Hypertensive vasculopathy is the most common cause of spontaneous intracranial hemorrhage (ICH). CAA is the most common cause of non-traumatic lobar ICH in the elderly. Vascular malformations are the most common cause in children.1 Additional causes of non-traumatic ICH include:
• Hemorrhagic infarction (including venous sinus thrombosis)
• Septic embolism, mycotic aneurysm
• Brain tumor
• Bleeding disorders, anticoagulant therapy, thrombolytic therapy
• Central nervous system infection (eg, herpes simplex encephalitis)
• Drugs (eg, cocaine, amphetamines; phenylpropanolamine may be an independent risk factor for intracranial hemorrhage in women).
Neuroimaging with brain CT or MRI is essential to confirm the diagnosis of ICH and to exclude ischemic stroke and stroke mimics. Both CT and MRI are considered first-choice imaging options for the emergency diagnosis and assessment of ICH.2,3 Acute ICH can be diagnosed by MRI with up to 100% sensitivity and accuracy by experienced readers.4
Hemorrhages related to amyloid angiopathy are usually lobar, but can be occasionally cerebellar. They predominantly involve the posterior portions of the brain, including the parietal and occipital lobes. The hemorrhages are usually multiple at presentation. Neuroimaging data suggest that small subclinical leaks of blood called cerebral microhemorrhages are relatively common in CAA. Gradient-echo MRI may reveal old small hemorrhages. Patients with amyloid angiopathy are typically over age 65 years. In a retrospective case-control study, superficial siderosis was detected on MRI in 60% of patients with pathologically confirmed CAA, but in none of the cases of ICH that were pathologically determined to be unrelated to CAA.5 However, superficial siderosis can have a number of other unrelated causes (eg, prior trauma, vascular malformation). The prognostic significance of this finding and its association with CAA require further study.
Acute CAA- related hemorrhage is treated like other acute ICH, with attention to intracranial pressure and control of blood pressure. Short-term empiric use of anticonvulsants is reasonable in lobar hemorrhage, particularly if the patient is at risk for aspiration or other medical complications. Surgical resection of hematoma in cases of CAA appears to carry little or no additional risk compared with surgical treatment of other types of ICH and can be performed when indicated.
1. Beslow LA, Licht DJ, Smith SE, et al. Predictors of outcome in childhood intracerebral hemorrhage: a prospective consecutive cohort study. Stroke. 2010;41:313-318.
2. Broderick J, Connolly S, Feldmann E, et al. Guidelines for the management of spontaneous intracerebral hemorrhage in adults: 2007 update: a guideline from the American Heart Association/American Stroke Association Stroke Council, High Blood Pressure Research Council, and the Quality of Care and Outcomes in Research Interdisciplinary Working Group. Stroke. 2007;38:2001-2023.
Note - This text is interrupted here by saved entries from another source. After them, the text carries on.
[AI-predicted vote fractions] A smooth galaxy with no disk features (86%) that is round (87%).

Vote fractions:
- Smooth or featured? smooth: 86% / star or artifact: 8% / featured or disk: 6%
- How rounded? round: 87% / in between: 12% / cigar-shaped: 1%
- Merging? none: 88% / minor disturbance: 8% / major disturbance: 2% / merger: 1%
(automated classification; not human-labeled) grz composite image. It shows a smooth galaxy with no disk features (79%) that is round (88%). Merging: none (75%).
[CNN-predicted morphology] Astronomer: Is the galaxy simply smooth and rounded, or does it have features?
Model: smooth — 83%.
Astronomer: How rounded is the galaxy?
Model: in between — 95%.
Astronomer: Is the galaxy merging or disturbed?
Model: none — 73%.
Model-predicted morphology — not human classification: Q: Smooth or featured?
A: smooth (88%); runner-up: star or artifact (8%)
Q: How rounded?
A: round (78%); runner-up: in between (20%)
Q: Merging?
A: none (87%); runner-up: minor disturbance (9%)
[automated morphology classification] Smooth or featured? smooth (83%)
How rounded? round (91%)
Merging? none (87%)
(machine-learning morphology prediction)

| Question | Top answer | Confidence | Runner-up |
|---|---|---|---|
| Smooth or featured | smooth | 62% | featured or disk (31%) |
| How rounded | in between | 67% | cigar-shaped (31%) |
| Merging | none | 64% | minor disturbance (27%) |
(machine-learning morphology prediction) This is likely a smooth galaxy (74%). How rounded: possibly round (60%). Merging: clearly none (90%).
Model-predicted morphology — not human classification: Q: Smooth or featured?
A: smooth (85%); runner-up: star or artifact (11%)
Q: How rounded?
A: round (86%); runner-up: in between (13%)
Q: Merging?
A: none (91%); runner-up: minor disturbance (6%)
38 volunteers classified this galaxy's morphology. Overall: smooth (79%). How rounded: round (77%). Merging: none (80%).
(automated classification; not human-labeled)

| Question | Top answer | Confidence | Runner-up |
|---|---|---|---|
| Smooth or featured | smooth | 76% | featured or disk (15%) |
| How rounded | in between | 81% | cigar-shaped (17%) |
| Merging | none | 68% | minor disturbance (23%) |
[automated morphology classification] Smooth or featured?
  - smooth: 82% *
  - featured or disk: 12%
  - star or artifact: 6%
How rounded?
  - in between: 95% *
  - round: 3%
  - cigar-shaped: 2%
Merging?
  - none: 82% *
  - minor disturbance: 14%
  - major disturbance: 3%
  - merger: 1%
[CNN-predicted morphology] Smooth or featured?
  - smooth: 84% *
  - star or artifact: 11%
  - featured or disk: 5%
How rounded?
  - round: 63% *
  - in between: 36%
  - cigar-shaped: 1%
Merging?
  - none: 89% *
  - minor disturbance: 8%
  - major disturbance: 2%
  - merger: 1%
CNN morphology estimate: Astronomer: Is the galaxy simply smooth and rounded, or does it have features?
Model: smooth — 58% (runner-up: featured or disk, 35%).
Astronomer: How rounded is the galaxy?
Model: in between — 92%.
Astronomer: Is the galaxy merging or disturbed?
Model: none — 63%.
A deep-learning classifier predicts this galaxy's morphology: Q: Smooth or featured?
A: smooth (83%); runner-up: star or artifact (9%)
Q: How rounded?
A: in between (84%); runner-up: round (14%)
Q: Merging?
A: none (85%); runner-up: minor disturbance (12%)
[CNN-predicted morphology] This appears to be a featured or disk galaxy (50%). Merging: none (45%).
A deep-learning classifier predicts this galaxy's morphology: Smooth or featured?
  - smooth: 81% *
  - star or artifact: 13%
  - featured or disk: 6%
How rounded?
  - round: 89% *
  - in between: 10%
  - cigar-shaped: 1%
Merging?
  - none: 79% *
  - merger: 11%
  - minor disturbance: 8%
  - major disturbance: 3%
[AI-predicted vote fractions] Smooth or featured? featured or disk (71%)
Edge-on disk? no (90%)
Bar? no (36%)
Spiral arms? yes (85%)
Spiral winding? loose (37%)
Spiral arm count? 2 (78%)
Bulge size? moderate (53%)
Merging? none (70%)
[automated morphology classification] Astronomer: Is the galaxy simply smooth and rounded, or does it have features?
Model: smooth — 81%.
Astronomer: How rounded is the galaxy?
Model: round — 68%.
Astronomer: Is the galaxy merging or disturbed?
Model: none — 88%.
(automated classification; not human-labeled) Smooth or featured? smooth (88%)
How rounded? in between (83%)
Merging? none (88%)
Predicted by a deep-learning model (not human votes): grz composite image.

3. Kidwell CS, Wintermark M. Imaging of intracranial haemorrhage. Lancet Neurol. 2008;7:256-267.
4. Fiebach JB, Schellinger PD, Gass A, et al. Stroke magnetic resonance imaging is accurate in hyperacute intracerebral hemorrhage: a multicenter study on the validity of stroke imaging. Stroke. 2004; 35:502-506.
5. Linn J, Halpin A, Demaerel P, et al. Prevalence of superficial siderosis in patients with cerebral amyloid angiopathy. Neurology. 2010;74:1346-1350.